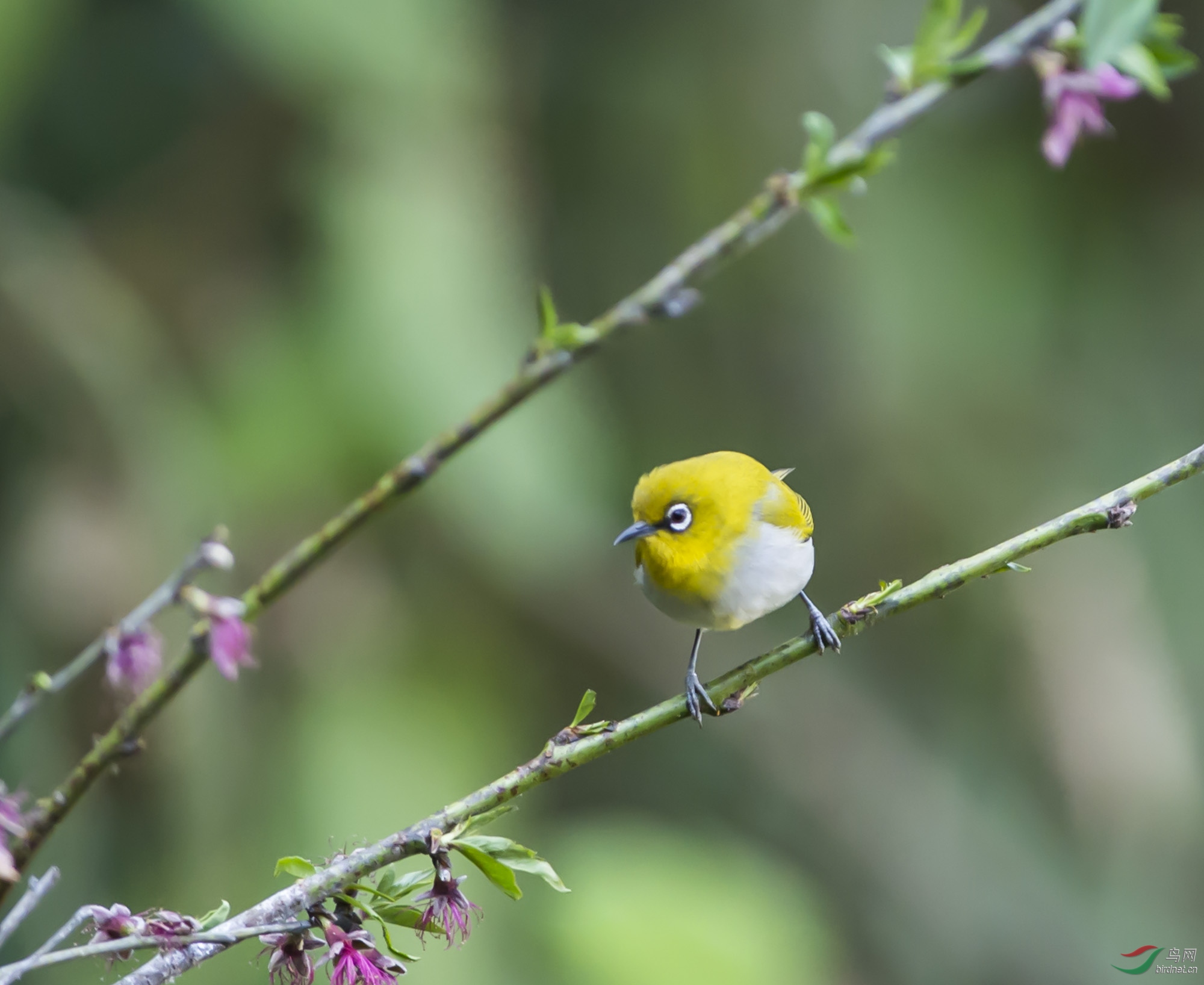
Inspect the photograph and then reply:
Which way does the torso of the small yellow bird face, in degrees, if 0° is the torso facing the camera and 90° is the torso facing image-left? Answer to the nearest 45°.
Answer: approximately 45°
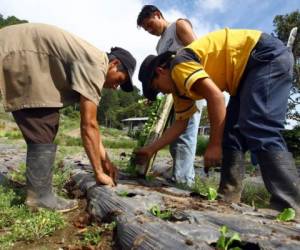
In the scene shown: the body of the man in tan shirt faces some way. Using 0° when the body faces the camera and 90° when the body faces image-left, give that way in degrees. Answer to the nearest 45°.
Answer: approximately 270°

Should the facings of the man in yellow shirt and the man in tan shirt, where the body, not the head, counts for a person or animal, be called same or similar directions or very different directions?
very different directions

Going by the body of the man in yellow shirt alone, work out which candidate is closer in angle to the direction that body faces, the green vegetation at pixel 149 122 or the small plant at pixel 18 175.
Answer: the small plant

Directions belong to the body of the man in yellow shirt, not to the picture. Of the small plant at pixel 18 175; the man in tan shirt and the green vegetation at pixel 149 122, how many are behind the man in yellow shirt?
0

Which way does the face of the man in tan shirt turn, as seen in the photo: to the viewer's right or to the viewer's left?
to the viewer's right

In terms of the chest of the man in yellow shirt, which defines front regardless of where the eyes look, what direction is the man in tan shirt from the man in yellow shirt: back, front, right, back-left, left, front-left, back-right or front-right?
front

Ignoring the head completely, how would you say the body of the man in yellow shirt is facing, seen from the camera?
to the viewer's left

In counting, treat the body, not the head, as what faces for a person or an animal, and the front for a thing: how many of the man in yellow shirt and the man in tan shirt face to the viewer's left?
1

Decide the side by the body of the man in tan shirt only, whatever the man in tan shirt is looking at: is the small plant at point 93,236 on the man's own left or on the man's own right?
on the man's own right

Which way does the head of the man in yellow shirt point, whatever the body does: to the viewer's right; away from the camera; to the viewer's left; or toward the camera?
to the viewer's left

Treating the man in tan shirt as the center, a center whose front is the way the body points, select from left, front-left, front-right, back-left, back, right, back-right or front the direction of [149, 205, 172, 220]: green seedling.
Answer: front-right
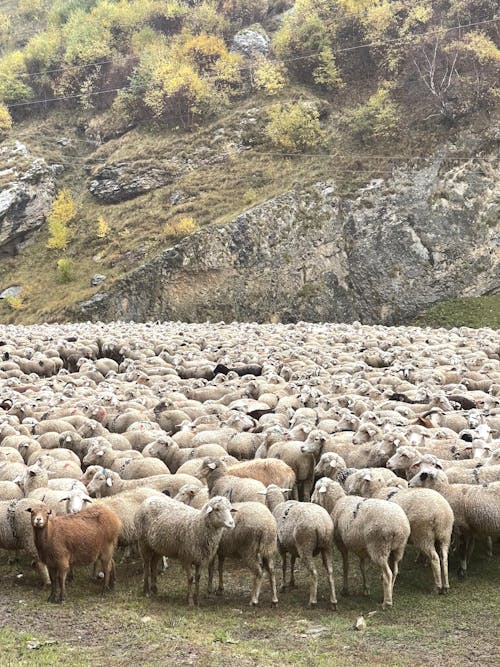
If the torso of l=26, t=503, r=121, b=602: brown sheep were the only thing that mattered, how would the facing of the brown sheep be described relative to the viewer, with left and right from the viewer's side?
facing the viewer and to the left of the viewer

==

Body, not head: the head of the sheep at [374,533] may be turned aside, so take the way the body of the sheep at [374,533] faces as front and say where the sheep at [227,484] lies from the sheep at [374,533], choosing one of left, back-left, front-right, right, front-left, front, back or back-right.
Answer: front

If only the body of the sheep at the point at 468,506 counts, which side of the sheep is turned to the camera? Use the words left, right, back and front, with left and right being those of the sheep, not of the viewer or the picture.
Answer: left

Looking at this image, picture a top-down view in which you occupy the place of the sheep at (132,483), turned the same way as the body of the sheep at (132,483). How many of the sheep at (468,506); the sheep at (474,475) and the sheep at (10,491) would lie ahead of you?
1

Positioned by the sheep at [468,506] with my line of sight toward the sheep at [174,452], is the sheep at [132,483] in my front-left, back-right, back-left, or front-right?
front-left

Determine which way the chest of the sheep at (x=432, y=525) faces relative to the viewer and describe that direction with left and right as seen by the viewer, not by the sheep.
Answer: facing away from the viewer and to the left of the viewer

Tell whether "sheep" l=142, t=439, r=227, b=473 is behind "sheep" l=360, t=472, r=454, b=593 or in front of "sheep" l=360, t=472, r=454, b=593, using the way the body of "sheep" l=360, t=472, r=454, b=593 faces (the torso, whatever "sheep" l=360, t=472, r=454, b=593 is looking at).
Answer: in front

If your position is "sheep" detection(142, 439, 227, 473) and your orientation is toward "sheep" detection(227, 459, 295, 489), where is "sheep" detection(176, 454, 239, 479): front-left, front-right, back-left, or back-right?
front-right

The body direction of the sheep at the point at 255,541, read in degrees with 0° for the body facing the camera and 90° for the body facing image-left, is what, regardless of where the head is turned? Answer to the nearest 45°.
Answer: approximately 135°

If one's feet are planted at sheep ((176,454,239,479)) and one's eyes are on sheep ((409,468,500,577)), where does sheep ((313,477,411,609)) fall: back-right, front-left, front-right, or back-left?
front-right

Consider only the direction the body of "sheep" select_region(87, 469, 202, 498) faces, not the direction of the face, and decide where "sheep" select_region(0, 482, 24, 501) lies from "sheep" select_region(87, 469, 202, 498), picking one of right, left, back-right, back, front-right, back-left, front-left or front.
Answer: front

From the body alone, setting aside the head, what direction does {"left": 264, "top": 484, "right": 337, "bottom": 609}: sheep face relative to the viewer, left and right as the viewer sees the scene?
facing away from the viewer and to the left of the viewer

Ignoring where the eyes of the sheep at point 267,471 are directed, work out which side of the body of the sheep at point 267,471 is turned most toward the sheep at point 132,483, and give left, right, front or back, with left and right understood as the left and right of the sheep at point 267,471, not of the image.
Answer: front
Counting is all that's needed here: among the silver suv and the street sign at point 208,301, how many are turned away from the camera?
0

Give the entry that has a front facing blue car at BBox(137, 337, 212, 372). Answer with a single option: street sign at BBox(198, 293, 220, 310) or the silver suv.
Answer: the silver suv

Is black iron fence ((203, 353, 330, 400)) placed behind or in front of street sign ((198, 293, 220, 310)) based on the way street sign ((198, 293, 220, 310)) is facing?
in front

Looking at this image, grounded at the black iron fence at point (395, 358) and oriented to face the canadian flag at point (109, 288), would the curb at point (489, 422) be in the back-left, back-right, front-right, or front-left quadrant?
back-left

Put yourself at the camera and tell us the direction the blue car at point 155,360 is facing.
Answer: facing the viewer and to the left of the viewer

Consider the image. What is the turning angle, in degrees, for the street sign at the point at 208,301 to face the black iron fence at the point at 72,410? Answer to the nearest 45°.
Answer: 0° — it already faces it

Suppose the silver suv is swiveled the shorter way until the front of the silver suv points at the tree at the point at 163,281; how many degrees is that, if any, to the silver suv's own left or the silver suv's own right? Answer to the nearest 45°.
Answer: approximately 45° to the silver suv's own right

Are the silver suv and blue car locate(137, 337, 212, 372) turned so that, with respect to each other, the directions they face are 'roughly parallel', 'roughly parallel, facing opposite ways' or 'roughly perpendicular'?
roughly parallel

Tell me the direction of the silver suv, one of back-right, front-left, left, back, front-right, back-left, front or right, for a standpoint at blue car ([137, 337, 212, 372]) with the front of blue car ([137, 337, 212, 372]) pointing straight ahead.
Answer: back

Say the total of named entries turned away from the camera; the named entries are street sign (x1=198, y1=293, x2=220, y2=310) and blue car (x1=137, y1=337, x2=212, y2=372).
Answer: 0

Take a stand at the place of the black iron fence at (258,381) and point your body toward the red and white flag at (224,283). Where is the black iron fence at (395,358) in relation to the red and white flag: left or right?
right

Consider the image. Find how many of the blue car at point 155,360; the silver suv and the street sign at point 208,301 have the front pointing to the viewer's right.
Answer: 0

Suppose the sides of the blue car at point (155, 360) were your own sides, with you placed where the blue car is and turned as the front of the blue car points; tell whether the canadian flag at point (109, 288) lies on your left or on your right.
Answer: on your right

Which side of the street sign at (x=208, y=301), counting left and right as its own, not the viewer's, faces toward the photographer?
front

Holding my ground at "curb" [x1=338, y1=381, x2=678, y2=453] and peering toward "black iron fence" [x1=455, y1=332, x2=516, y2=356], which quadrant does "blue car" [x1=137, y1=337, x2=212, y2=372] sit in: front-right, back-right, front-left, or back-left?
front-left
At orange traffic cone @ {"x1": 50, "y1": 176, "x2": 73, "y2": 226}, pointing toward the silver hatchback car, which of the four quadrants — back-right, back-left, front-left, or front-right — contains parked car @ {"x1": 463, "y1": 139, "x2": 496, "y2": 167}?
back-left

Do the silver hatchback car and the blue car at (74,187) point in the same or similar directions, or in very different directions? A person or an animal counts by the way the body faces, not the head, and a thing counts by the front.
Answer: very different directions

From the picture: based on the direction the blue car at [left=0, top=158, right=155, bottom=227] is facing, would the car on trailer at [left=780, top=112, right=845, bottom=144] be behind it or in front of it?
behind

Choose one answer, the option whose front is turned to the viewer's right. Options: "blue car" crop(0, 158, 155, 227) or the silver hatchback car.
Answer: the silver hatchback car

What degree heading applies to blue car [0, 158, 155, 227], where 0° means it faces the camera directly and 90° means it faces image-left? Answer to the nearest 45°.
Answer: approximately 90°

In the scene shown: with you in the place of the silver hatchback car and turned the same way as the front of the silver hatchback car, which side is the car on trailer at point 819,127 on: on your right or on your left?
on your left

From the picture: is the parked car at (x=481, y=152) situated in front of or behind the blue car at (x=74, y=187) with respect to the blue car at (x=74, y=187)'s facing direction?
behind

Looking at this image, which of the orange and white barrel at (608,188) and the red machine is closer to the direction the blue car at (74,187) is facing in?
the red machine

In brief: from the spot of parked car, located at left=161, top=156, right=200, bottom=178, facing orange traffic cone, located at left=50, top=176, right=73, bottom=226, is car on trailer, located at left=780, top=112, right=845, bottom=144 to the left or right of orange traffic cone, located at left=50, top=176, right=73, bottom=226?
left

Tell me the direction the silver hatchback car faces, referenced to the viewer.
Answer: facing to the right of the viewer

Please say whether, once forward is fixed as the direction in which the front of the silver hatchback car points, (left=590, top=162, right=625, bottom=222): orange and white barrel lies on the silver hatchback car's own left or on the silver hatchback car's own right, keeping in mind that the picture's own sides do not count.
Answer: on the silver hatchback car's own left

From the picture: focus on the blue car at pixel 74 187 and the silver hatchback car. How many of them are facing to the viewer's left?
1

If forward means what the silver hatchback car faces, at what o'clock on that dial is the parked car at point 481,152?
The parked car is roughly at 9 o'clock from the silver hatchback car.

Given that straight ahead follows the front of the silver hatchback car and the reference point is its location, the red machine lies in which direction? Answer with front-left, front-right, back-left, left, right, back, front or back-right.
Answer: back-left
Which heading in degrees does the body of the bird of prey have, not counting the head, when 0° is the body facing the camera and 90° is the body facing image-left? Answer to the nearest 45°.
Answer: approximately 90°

## TASK OBJECTIVE:
Count the lines in the data above that contain the string "means", matching case exactly. Give only the number.

## YOUR SOLUTION:
2